Trump also shared LBJ’s belief that the media were making “a concerted move to discredit him.”3 Besides portraying himself as a victim and believing the narratives he created, Trump shared with LBJ the tendency to belittle others to make himself seem bigger and to hide his own insecurities, fears, and flaws. While LBJ employed the famous “Johnson treatment,” which included using his large frame to invade people’s personal space, Trump preferred verbal means, often employing mimicry to belittle his target of intimidation—whether it was a disabled reporter in 2015; Sen. Elizabeth Warren, whom he nicknamed “Pocahontas” after she made dubious claims of Native American heritage; or Attorney General Sessions, with whom he was angry because Sessions had recused himself from the Russia collusion investigation. In 2018, when Trump began to mock unnamed generals with “sir, yessir,” to insinuate that the senior military were unthinking automatons incapable of grasping his unconventional approach to foreign and defense policy, I knew that my time with him had almost run its course.
As with LBJ, Trump’s insecurities made him distrustful and short-tempered, and inspired behavior in others that undermined teamwork. Trump, a real estate developer, often pitted parties against one another to get the deal he wanted. On his reality-TV show The Apprentice, he would pick people apart, divide them, and watch them undermine one another. If he sensed weakness or reticence in someone, he would bully them—particularly the contestants who were eager to ingratiate themselves with him and undermine the other contestants. I had already begun to see this behavior with Bannon and me. Trump had told me, for example, that he did not think Bannon should be a formal member of the NSC principals committee, but he told Bannon that the decision to remove him had been mine alone.

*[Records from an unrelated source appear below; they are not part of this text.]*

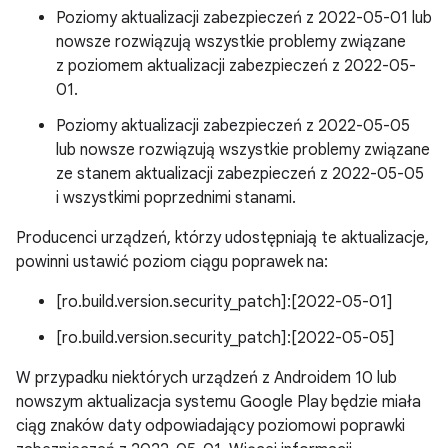
Poziomy aktualizacji zabezpieczeń z 2022-05-01 lub
nowsze rozwiązują wszystkie problemy związane
z poziomem aktualizacji zabezpieczeń z 2022-05-
01.
Poziomy aktualizacji zabezpieczeń z 2022-05-05
lub nowsze rozwiązują wszystkie problemy związane
ze stanem aktualizacji zabezpieczeń z 2022-05-05
i wszystkimi poprzednimi stanami.
Producenci urządzeń, którzy udostępniają te aktualizacje,
powinni ustawić poziom ciągu poprawek na:
[ro.build.version.security_patch]:[2022-05-01]
[ro.build.version.security_patch]:[2022-05-05]
W przypadku niektórych urządzeń z Androidem 10 lub
nowszym aktualizacja systemu Google Play będzie miała
ciąg znaków daty odpowiadający poziomowi poprawki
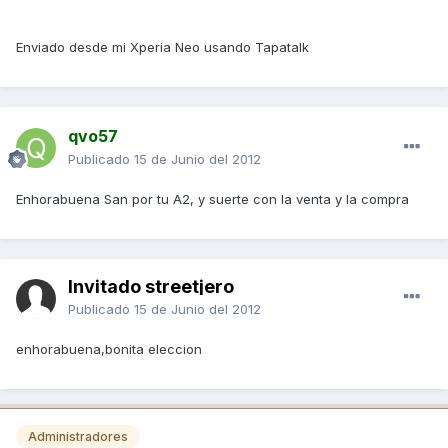
Enviado desde mi Xperia Neo usando Tapatalk
qvo57
Publicado
15 de Junio del 2012
Enhorabuena San por tu A2, y suerte con la venta y la compra
Invitado streetjero
Publicado
15 de Junio del 2012
enhorabuena,bonita eleccion
Administradores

Trump and LBJ both wanted to play the role of unrivaled protagonist in an opera they created. I had written about how many of LBJ’s advisors were intimidated by him and afraid to give the president advice contrary to his preferred course in Vietnam. I knew that to fulfill my duty, I would have to tell Trump what he didn’t want to hear.
* * *
JOHN POINDEXTER, who served as President Ronald Reagan’s fourth national security advisor until he was forced to resign due to his involvement in the Iran-Contra scandal, told me that the first year of the Reagan administration was “very chaotic,” observing that the White House under Reagan was “at war with itself and with the secretary of state.”
Poindexter recalled how Chief of Staff James Baker allied with longtime trusted Reagan aide Mike Deaver against Ed Meese III, whom Baker described as “counselor to the president for policy.” But the tension was greatest between the White House and Reagan’s first secretary of state, Gen. Alexander Haig, who had declared himself the “vicar of foreign policy.”4
Poindexter contrasted that first year with the teamwork among Reagan’s second secretary of state, George Shultz, Secretary of Defense Caspar Weinberger, Director of Central Intelligence William Casey, and him. Poindexter even set up a monthly lunch for the four of them in the Family Dining Room in the Residence.

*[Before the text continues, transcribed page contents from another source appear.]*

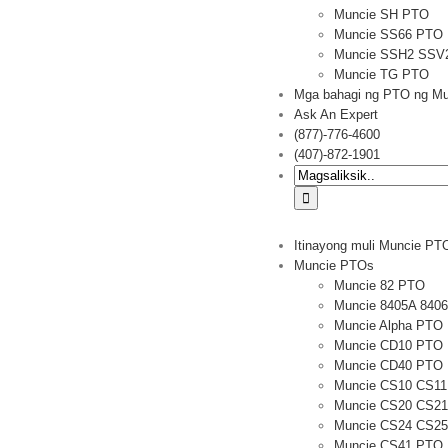
Muncie SH PTO
Muncie SS66 PTO
Muncie SSH2 SSV
Muncie TG PTO
Mga bahagi ng PTO ng Mu
Ask An Expert
(877)-776-4600
(407)-872-1901
Hanapin:
Itinayong muli Muncie PT
Muncie PTOs
Muncie 82 PTO
Muncie 8405A 840
Muncie Alpha PTO
Muncie CD10 PTO
Muncie CD40 PTO
Muncie CS10 CS1
Muncie CS20 CS2
Muncie CS24 CS2
Muncie CS41 PTO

I was confident that, like Poindexter, I would have a good relationship with the secretaries of state and defense. When I told Kissinger and Brzezinski of my intention to work cooperatively and implement a process that amplified the voices of key cabinet officials, they cautioned me never to allow the State Department and the Defense Department to control the policy process. Both of them had clashed with secretaries of state and prevailed in competitions for influence with the president. Kissinger was adamant that if the national security advisor was weak, the secretaries of state and defense would try to determine the president’s policy themselves.